Já é grande a presença do investidor individual, cita Wagner Andrade, analista de investimentos da corretora Terra. “A queda das taxas de aluguel nos últimos anos tem relação com a participação da pessoa física que se tornou bastante ativa”, afirma. “O aluguel é uma tremenda ferramenta de formação de preço e tem consequências econômicas. Quando se cria a possibilidade de outros players terem a disponibilidade de acesso, pode fazer com que os ativos espelhem o seu valor correto.”
Segundo dados da B3, compilados por Duvivier, da SL Tools, a pessoa física representava, ao fim de outubro, 17,9% dos doadores no mercado de aluguel, enquanto o institucional respondia por 51,12% e o estrangeiro, por 29,16%. Na ponta tomadora, os institucionais tinham 66,9%, enquanto o não residente ficava com 26,9%.
Zanlorenzi, do BTG, vê grande potencial de crescimento para o setor, mas diz que muitas vezes se depara com uma certa resistência do investidor que acha que ao alugar os papéis que tem em carteira vai atuar contra os seus ativos, ao dar munição para quem quer operar “vendido” (apostando na baixa) nas ações. “Tem que deixar claro que não vai ser por causa da ação dele que o gestor vai deixar de fazer a estratégia, ainda é preciso quebrar esse preconceito.” Quem empresta os ativos não deixa de receber eventuais proventos, como juros sobre o capital próprio ou dividendos distribuídos pela companhia emissora, mas não pode votar em assembleias de acionistas. ETF também aluga carteira A Itaú Asset Management tem uma mesa dedicada ao aluguel de ações e isso é particularmente útil na gestão do ETF (fundo de índice) de Ibovespa da instituição, diz Renato Eid, chefe de estratégia beta e integração ESG da gestora. Ele conta que, pelo regulamento, o ETF BOVV11 pode ter até 70% da carteiras de ações alugada e também um limite de 70% para cada papel que integra o portfólio. O resultado é que o ETF que em tese replicaria a performance do Ibovespa acaba tendo um desempenho até melhor, por conta da receita com os ativos que empresta. Mesmo com taxa de administração de 0,30% ao ano, em 12 meses o ETF proporcionou retorno 0,07 ponto percentual acima do Ibovespa, cita o executivo. “Ou seja, a expectativa de quem está acessando o mercado acionário [por meio do BOVV11] é ganhar na largada 0,07 ponto percentual, mais a remuneração que o Ibovespa der”, afirma. “Isso é um aprendizado. Com taxas [de juros] altas, seja nominal ou real, era outra coisa, você falava em 0,07, 0,10 ou 0,20 ponto percentual, e isso passava despercebido. Agora [com juros menores], cada vez mais é preciso atentar para o detalhe do investimento, buscar eficiência para o cliente.”

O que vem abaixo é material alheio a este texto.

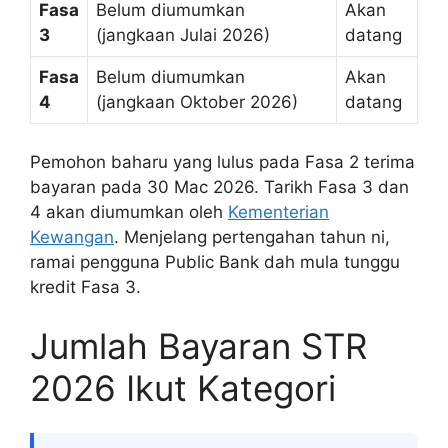
Fasa
Belum diumumkan
Akan
3
(jangkaan Julai 2026)
datang
Fasa
Belum diumumkan
Akan
4
(jangkaan Oktober 2026)
datang
Pemohon baharu yang lulus pada Fasa 2 terima
bayaran pada 30 Mac 2026. Tarikh Fasa 3 dan
4 akan diumumkan oleh
Kementerian
Kewangan
. Menjelang pertengahan tahun ni,
ramai pengguna Public Bank dah mula tunggu
kredit Fasa 3.
Jumlah Bayaran STR
2026 Ikut Kategori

Eid explica que o investidor que tem o ETF em carteira também pode se valer da operação de empréstimo de duas formas: alugar as ações que compõem o fundo de índice ou as cotas do ETF. “O desafio é trazer esse conhecimento para todo mundo. O investidor institucional já está bem familiarizado, mas para a pessoa física tem um trabalho a fazer para dar luz a esse tipo de operação. Duvivier, da SL Tools, reforça que o investidor que tem em carteira ETFs que replicam os índices da bolsa (BOVB11, BOVA11 ou BOVV11), ao adicionar o dividendo esperado à taxa de aluguel, consegue ter um retorno em caixa entre 4,03% e 5,29% ao ano, além da eventual valorização.